Arturia Keystep Controller & Sequencer
There’s a good chance you already have a MIDI controller sitting in your studio, but does it do as much as Arturia’s tiny KeyStep?
Arturia has worked hard to ensure KeyStep isn’t just another MIDI controller. Its built-in arpeggiator and sequencer gives it a useful creative edge when making music, jamming with mates, and performing live. Second, it speaks more than just MIDI. KeyStep has CV I/O for connection to your analogue synths — a useful feature if you’ve wanted to control your VIs and modular gear from the same unit.
Build quality is second to none. The keys feel pleasantly squishy but can take a decent thrashing. I’m not a fan of mini-keys but for whatever reason the KeyStep didn’t really bug me — probably because it’s unashamedly a synth controller and not trying to be a hammer-action set of ivories worthy of Beethoven’s Fifth. Besides that, the starting note of F always feels a bit random and aftertouch requires some muscle. But again, don’t hold back. It can take heavy-handedness.
Touch-sensitive ribbon pads control pitch bend and modulation. If you’re normally the wheels type like me, don’t worry, KeyStep’s sliders feel natural and let you do everything you could with wheels or joysticks, plus more — you can jump directly to a different pitch or modulation setting by touching a position on the pad.
If you’re looking for fun, look no further than the arpeggiator. It’s super easy to nut out when you’ve got so few controls in front of you. Switch the left-most lever to Arp, hit the Play button, hold down some notes, and behold, an arpeggio.

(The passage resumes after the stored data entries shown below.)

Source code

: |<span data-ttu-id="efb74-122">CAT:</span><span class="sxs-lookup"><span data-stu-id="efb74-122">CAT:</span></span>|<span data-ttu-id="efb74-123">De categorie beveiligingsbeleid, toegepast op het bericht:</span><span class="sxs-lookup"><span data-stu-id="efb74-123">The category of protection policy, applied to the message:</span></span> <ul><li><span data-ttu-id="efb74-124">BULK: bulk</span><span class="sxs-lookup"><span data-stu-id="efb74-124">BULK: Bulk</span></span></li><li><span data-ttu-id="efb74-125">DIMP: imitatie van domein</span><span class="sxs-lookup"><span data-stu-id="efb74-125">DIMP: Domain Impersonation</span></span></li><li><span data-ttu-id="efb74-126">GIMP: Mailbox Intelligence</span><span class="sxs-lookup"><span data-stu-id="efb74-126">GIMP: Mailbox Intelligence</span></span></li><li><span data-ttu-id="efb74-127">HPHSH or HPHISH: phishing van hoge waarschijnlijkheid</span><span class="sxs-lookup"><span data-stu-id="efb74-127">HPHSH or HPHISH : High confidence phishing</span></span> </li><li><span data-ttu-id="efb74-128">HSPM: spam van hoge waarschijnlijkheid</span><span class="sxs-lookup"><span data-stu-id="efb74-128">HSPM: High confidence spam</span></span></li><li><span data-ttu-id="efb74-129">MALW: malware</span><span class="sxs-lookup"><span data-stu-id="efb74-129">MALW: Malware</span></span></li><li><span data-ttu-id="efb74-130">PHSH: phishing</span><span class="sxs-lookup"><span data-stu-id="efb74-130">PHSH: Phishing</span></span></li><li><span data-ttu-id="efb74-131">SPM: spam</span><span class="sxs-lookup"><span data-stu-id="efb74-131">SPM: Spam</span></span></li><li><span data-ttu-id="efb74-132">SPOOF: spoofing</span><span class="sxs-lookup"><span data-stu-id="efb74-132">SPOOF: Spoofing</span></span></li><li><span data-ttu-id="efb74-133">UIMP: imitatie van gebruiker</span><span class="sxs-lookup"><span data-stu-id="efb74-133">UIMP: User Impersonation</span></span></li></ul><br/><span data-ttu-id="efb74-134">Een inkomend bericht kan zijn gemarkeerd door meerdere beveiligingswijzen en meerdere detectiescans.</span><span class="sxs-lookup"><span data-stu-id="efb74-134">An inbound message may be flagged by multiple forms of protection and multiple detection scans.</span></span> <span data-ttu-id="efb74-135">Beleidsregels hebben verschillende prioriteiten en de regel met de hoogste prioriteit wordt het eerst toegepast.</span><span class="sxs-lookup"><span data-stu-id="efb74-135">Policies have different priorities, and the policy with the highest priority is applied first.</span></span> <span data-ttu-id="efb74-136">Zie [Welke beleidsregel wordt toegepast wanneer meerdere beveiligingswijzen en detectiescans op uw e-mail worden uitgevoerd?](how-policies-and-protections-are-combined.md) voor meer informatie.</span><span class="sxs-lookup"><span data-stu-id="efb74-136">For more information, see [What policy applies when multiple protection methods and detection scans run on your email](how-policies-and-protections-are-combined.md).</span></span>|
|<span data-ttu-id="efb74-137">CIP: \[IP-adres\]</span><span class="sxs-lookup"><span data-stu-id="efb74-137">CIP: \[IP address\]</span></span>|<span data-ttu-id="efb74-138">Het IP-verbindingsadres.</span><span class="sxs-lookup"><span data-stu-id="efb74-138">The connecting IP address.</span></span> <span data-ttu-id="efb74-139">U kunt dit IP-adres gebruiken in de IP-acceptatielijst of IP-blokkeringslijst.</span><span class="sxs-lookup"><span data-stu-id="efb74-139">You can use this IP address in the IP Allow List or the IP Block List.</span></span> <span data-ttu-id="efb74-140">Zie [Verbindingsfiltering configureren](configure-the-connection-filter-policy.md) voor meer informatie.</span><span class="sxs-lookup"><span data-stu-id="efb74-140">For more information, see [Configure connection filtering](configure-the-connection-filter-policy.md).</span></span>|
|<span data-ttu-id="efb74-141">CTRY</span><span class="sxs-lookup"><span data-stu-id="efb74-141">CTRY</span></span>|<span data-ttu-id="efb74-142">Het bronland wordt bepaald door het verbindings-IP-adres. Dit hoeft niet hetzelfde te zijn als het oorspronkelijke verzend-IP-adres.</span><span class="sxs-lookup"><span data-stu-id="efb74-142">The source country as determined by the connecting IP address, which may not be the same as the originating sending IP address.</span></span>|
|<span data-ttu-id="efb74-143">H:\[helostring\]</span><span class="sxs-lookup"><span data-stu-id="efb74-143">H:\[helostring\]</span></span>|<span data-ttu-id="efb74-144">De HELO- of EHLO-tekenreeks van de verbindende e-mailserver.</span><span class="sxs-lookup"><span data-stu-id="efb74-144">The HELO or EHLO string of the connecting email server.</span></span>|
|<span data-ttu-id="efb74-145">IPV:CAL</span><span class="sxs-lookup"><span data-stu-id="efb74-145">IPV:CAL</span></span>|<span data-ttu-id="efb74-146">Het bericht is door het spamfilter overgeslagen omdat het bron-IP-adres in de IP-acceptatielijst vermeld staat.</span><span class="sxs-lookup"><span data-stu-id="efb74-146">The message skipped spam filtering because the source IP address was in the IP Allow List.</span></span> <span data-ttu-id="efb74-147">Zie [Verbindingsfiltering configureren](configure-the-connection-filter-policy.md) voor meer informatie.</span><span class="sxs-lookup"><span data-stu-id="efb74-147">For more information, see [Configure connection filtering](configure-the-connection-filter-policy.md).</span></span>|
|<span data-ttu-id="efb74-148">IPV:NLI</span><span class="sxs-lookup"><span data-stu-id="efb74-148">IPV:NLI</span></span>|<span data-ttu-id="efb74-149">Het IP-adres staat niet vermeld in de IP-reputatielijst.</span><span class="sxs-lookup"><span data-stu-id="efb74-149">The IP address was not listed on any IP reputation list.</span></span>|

You can vary the swing amount and gate time by holding Shift and pressing the appropriate key on the keybed.
The Hold button is accessibly placed below the Arp/Seq switch to prolong chords when the keys aren’t depressed. All the popular arpeggio patterns are available with the Mode knob, and the Time Div control adjusts the subdivision of the arpeggiated notes. Remember to have this on the correct setting before kicking off your loop to get the most out of the other subdivision options mid-performance — i.e., if you’re looking for 16th notes, set the knob to 1/16 and then adjust the tempo knob to suit. Being able to dial in a numerical BPM value would’ve been useful here. Press the Shift button while toggling the Time Div knob to avoid triggering all the in-between timings.
If the arpeggiator doesn’t float your boat, try the sequencer for a second shot at endless merriment. Arturia’s attention to detail and flair for producing innovative functionality shines. Take one look at KeyStep and you’d probably assume its sequencer is only capable of stock ’90s Casio keyboard progressions. Nope — this tiny controller actually lets you get pretty deep into the art of sequence building.
KeyStep can store eight sequences, each of which can be up to 64 steps. Its polyphony allows up to eight simultaneous notes with each step. You can input notes by hitting Record and play them in with the switch set to Seq. There are heaps of ways to customise a sequence right at the note-input stage, so it pays to have a good read of the manual. You can back up your sequences to Arturia’s MIDI Control Center software, which also gives you options to do deeper configuration-type stuff with your DAW/VIs, etc.
There’s so much more functionality crammed into this little thing — like clocking it externally, syncing a network of gear via the DIN jacks, compositional tools when paired with MIDI Control Center and, of course, controlling analogue synths using the CV outputs. There’s effectively four modes in which KeyStep can be run, dictated by the little dipswitches on the rear which tell the unit whether it’s a master or slave device, and to what.
To be honest, I didn’t expect the KeyStep to enhance my creativity as much as it did. Its ease of use and ‘get-out-of-the-way’ controls meant I came up with some out-of-character parts, simply because I could. I mean, who arpeggiates a glockenspiel for an ambient track? But this little keyboard’s inviting workflow made me want to arpeggiate or sequence whatever I possibly could — it was just so easy and fun. And more importantly, it inspired creativity in ways I wouldn’t have explored without it.